Building efficiency tops Texas advanced energy market

The report, prepared for the Texas Advanced Energy Business Alliance (TAEBA) by Navigant Research, groups the industry into seven major market segments. Of these in Texas the largest is building efficiency, with US$5.4 billion in revenue in 2014. Products and services such as building efficiency improvements, efficient lighting, high efficiency HVAC equipment and demand response are the significant contributors.

The second largest segment, at US$3.6 billion in 2014, is made up of advanced electricity generation technologies. Of these wind, of which Texas has more than 14GW – twice the capacity of California – and a further 10GW in the pipeline, accounts for almost two-thirds. Others include solar and natural gas.

Fuel production and transportation important market contributors

Fuel production, which includes compressed and liquefied natural gas for vehicles, is the third largest segment with US$2.7 billion in revenue. The other segments are transportation, thanks in part to natural gas vehicles, hybrid and plug-in electric vehicles and the fueling infrastructure to support them (US$2.3 billion); electricity delivery and management, driven by transmission projects required for integrating larger amounts of advanced energy into the transmission system (US$1.2 billion); the industry, which includes combined heat and power (CHP) systems in wide use in oil refineries and the petrochemical industry (US$659.7 million); and fuel delivery (US$25.8 million).

“Advanced energy is alive and well in Texas,” said Susan Reilly, president of Renewable Energy Systems Americas, Inc. (RES Americas) and current chair of the American Wind Energy Association. “Texas is the nation's leader in wind energy, today and going forward - just look at what's in the pipeline.”

Advanced energy drivers in Texas

The report gives much of the credit for advanced energy growth in Texas to the state's pro-business, pro-growth spirit combined with deliberate policy structures, including renewable energy and energy efficiency standards, as well as the nation's most open and competitive market for energy resources, managed by the Electric Reliability Council of Texas (ERCOT).

In particular several important trends are currently driving the Texas advanced energy market:

• Wind, natural gas and solar balance the electricity portfolio: In addition to the high level of wind noted above, solar is on the launch pad, with 10GW of new capacity expected by 2029. In addition, with nearly 70GW of capacity currently, Texas natural gas power generation is projected to fulfill over 4.5GW of growth over the next two to three years.

• Energy efficiency provides reliability and savings: Energy efficiency and demand response are already big in Texas, saving money for customers and helping prevent blackouts. But with efficiency measures one-third the cost of power generation, there is vast untapped potential for savings and peak load reduction.

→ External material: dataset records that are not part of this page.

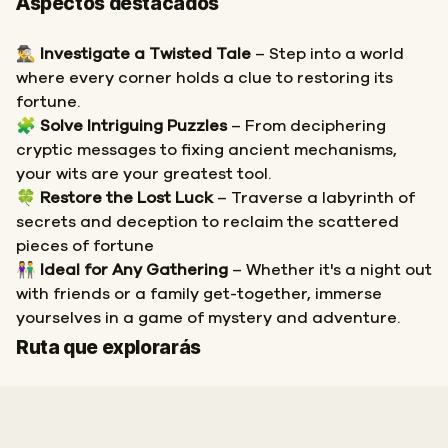
Aspectos destacados
🕵️‍♂️
Investigate a Twisted Tale
– Step into a world
where every corner holds a clue to restoring its
fortune.
🧩
Solve Intriguing Puzzles
– From deciphering
cryptic messages to fixing ancient mechanisms,
your wits are your greatest tool.
🍀
Restore the Lost Luck
– Traverse a labyrinth of
secrets and deception to reclaim the scattered
pieces of fortune
👫
Ideal for Any Gathering
– Whether it's a night out
with friends or a family get-together, immerse
yourselves in a game of mystery and adventure.
Inicio
Final
Ruta que explorarás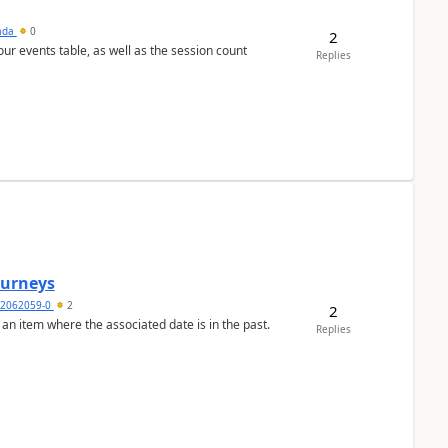
sada
0
2
 our events table, as well as the session count
Replies
Journeys
2062059-0
2
2
 an item where the associated date is in the past.
Replies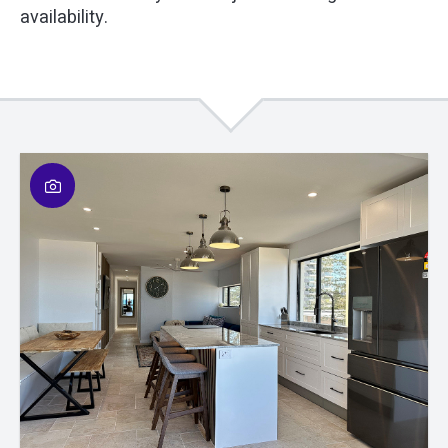
availability.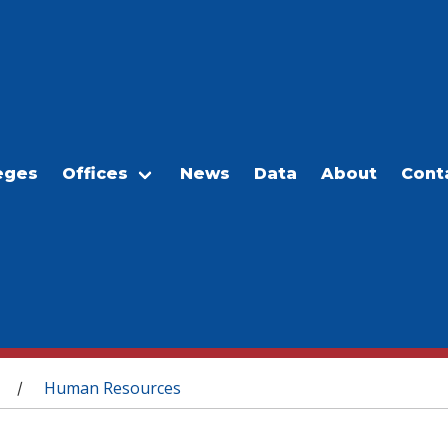
eges
Offices
News
Data
About
Cont
Human Resources
/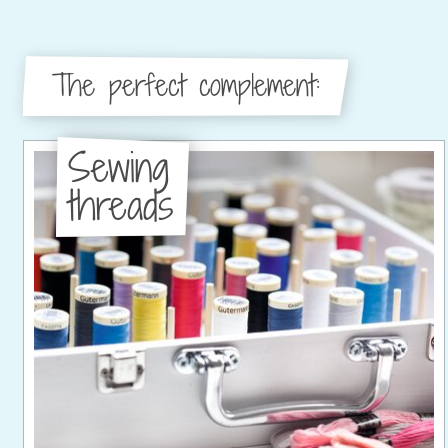
The perfect complement:
Sewing
threads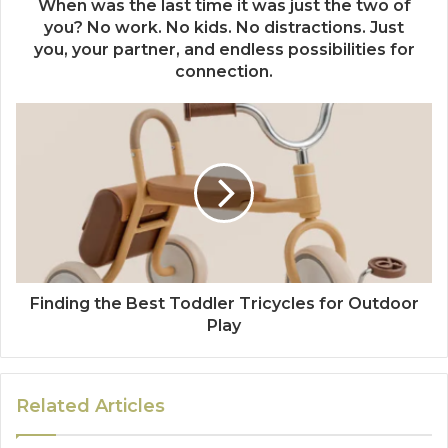
When was the last time it was just the two of
you? No work. No kids. No distractions. Just
you, your partner, and endless possibilities for
connection.
Finding the Best Toddler Tricycles for Outdoor
Play
Related Articles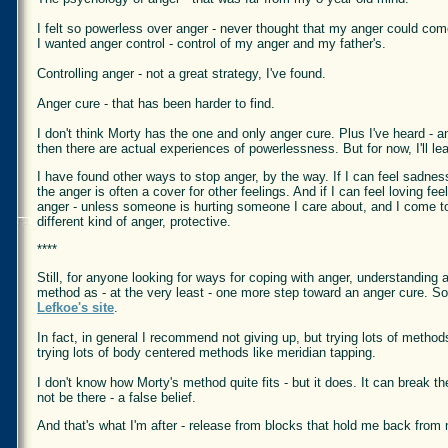
I felt so powerless over anger - never thought that my anger could co
I wanted anger control - control of my anger and my father's.
Controlling anger - not a great strategy, I've found.
Anger cure - that has been harder to find.
I don't think Morty has the one and only anger cure. Plus I've heard - 
then there are actual experiences of powerlessness. But for now, I'll lea
I have found other ways to stop anger, by the way. If I can feel sadness,
the anger is often a cover for other feelings. And if I can feel loving fe
anger - unless someone is hurting someone I care about, and I come to 
different kind of anger, protective.
****
Still, for anyone looking for ways for coping with anger, understanding
method as - at the very least - one more step toward an anger cure. S
Lefkoe's site
.
In fact, in general I recommend not giving up, but trying lots of metho
trying lots of body centered methods like meridian tapping.
I don't know how Morty's method quite fits - but it does. It can break t
not be there - a false belief.
And that's what I'm after - release from blocks that hold me back from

• Energy storage is the new frontier: With potential to end a range of electricity system problems and inefficiencies – fluctuating demand, idle capacity, variable resources, minute-to-minute frequency control – and steep cost reductions expected, energy storage is now within reach.

Major energy companies doing business in Texas include Opower, First Solar, RES Americas and CLEAResult.

The Texas Advanced Energy Business Alliance, a new group on the scene, includes local and national advanced energy companies with the mission is to raise awareness among

policymakers and the general public about the opportunity offered by all forms of advanced energy for cost savings, electric system reliability and resiliency, and economic growth in the state of Texas.